Los pilares del acuerdo
Esta alianza se divide en dos frentes estratégicos que refuerzan el papel de España como referente industrial:
- Con Enusa: Se desarrollará una «hoja de ruta» para la compra de materiales de combustible. Esto incluye la gestión comercial y técnica del uranio enriquecido y su entrega logística a las plantas de fabricación.
- Con Genusa: SGE recibirá apoyo de ingeniería, formación y consultoría especializada. Además, GENUSA se encargará de la fabricación del combustible nuclear basado en el diseño GNF2, una tecnología ya probada y autorizada en Europa desde hace 20 años.
¿Qué es el BWRX-300?
Es un modelo de reactor modular pequeño (SMR) diseñado para ser desplegado de forma rápida y escalable.
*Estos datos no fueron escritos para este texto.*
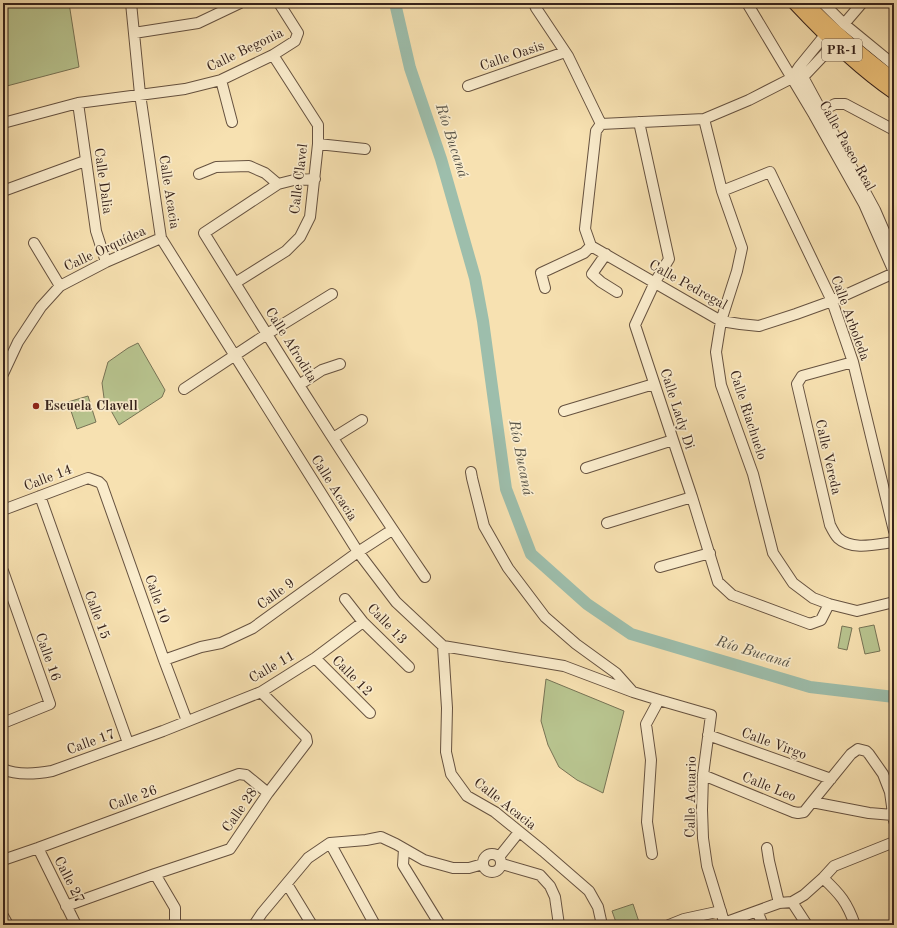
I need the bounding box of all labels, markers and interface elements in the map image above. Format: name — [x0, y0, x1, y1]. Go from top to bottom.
street label: Calle Begonia — [205, 25, 285, 75]
street label: Calle Oasis — [478, 38, 546, 74]
road number: PR-1 — [822, 39, 862, 61]
street label: Calle Paseo Real — [816, 99, 878, 194]
water label: Río Bucaná — [432, 101, 470, 180]
street label: Calle Clavel — [288, 143, 310, 215]
street label: Calle Dalia — [91, 147, 115, 215]
street label: Calle Acacia — [156, 154, 182, 230]
street label: Calle Orquídea — [62, 224, 148, 274]
street label: Calle Pedregal — [646, 258, 730, 312]
street label: Calle Arboleda — [828, 274, 872, 362]
street label: Calle Afrodita — [263, 305, 320, 385]
street label: Calle Lady Di — [657, 367, 697, 451]
street label: Calle Riachuelo — [727, 368, 769, 462]
place label: Escuela Clavell — [44, 399, 138, 413]
marker: Escuela Clavell — [31, 401, 41, 411]
water label: Río Bucaná — [505, 418, 535, 497]
street label: Calle Vereda — [813, 418, 843, 496]
street label: Calle Acacia — [308, 453, 360, 523]
street label: Calle 14 — [22, 462, 74, 494]
street label: Calle 10 — [142, 573, 172, 625]
street label: Calle 9 — [255, 576, 297, 612]
street label: Calle 15 — [82, 589, 112, 641]
street label: Calle 13 — [364, 601, 410, 647]
street label: Calle 16 — [33, 631, 63, 683]
water label: Río Bucaná — [713, 634, 792, 671]
street label: Calle 11 — [247, 648, 297, 686]
street label: Calle 12 — [329, 653, 375, 699]
street label: Calle Virgo — [739, 726, 809, 762]
street label: Calle 17 — [65, 727, 117, 757]
street label: Calle Acuario — [683, 756, 699, 838]
street label: Calle Leo — [740, 770, 798, 804]
street label: Calle Acacia — [471, 775, 539, 833]
street label: Calle 26 — [107, 783, 159, 813]
street label: Calle 28 — [220, 785, 260, 835]
street label: Calle 27 — [51, 854, 87, 906]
A diferencia de las grandes centrales tradicionales, estos reactores permiten una ejecución industrial más flexible. El objetivo de SGE es construir una «flota» de estos reactores en diversos mercados europeos, y para ello necesitaba socios con la trayectoria y solvencia de las empresas españolas.
Declaraciones clave
- Rafa? Kasprów (CEO de SGE): «Estamos construyendo las bases industriales necesarias para desplegar el BWRX-300 a escala en Europa. Estos acuerdos refuerzan un modelo basado en tecnología probada y sólida cooperación».
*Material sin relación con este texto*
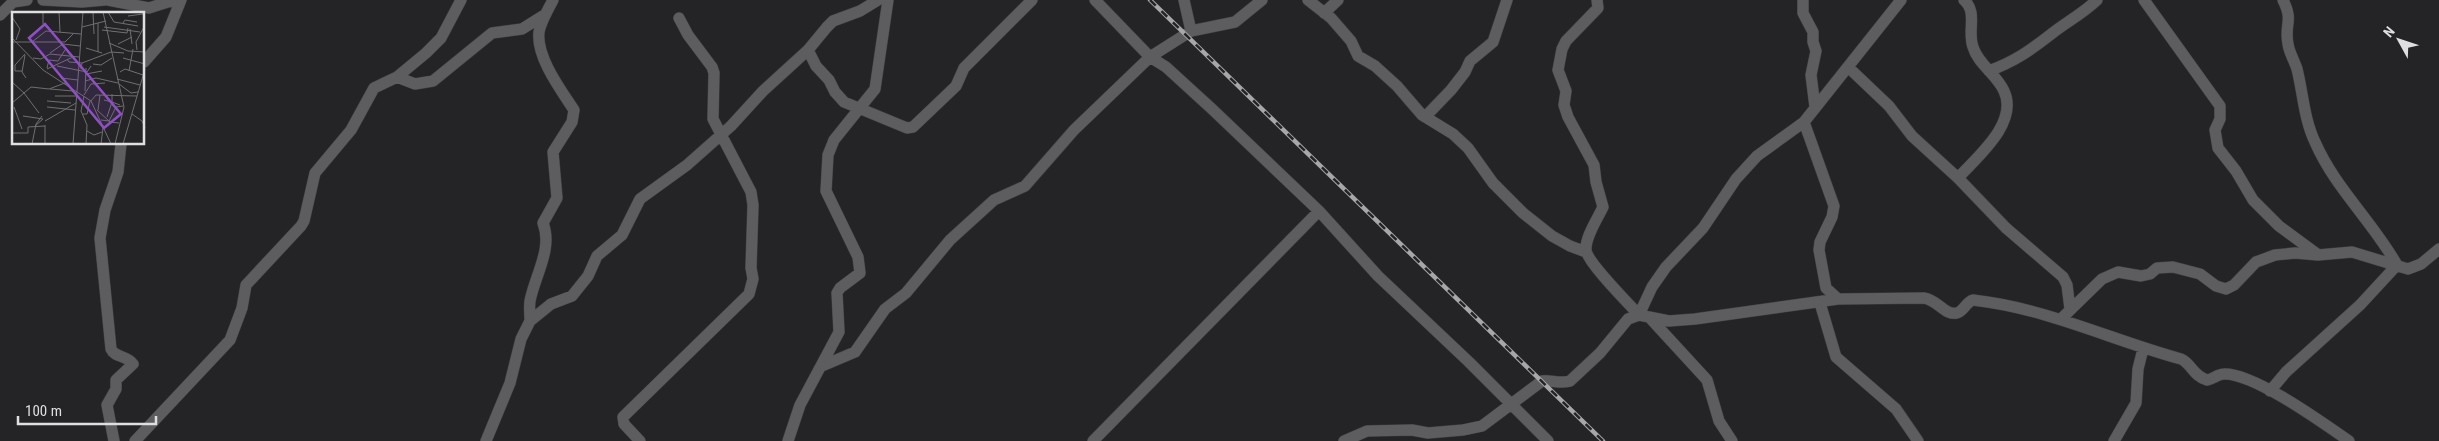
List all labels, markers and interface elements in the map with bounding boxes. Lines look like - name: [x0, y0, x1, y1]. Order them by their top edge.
- inset map: [12, 12, 145, 145]
- north arrow: [2374, 15, 2424, 65]
- text: N: [2380, 23, 2398, 40]
- scale bar: [18, 394, 155, 426]
- text: 100 m: [25, 402, 62, 420]

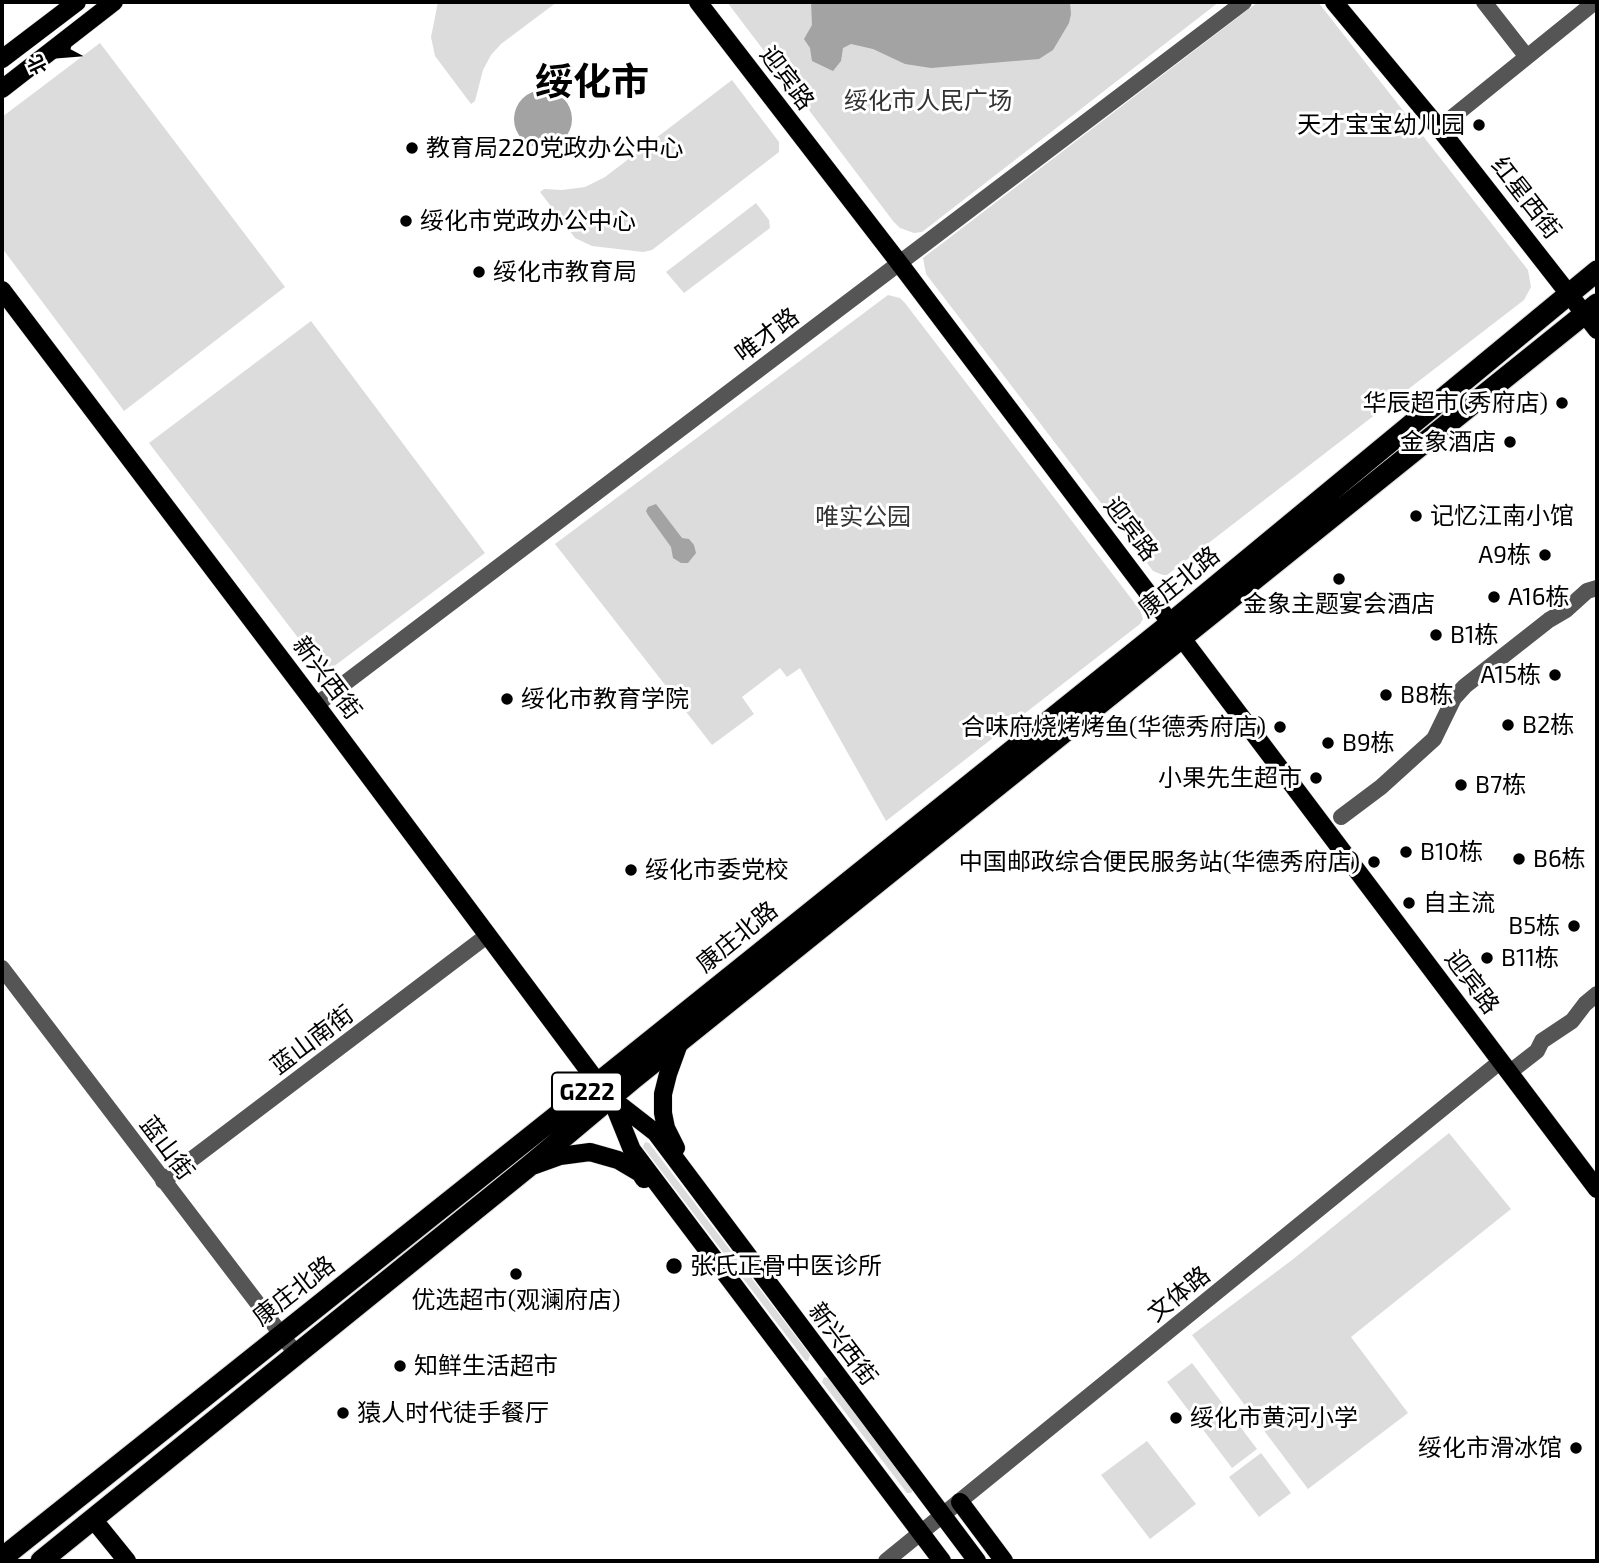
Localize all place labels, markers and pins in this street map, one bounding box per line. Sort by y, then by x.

- Mariano Moreno (Presidente de Enusa): «Este hito refuerza nuestro papel como socio industrial de referencia. Nos permite materializar nuestro Plan Estratégico y anticipar las necesidades de los nuevos reactores avanzados».
- Josh Parker (CEO de Genjusa): «Estamos preparados para apoyar el despliegue de esta tecnología en Europa aportando nuestra amplia experiencia en ingeniería de combustible».
Un ecosistema energético reforzado
Este movimiento no solo beneficia a las empresas implicadas, sino que consolida la cadena de suministro europea. Al combinar la innovación de los SMR con la experiencia de fabricación de Enusa y Genusa, Europa se prepara para una ejecución de proyectos nucleares a largo plazo, más eficientes y con mayor seguridad de suministro.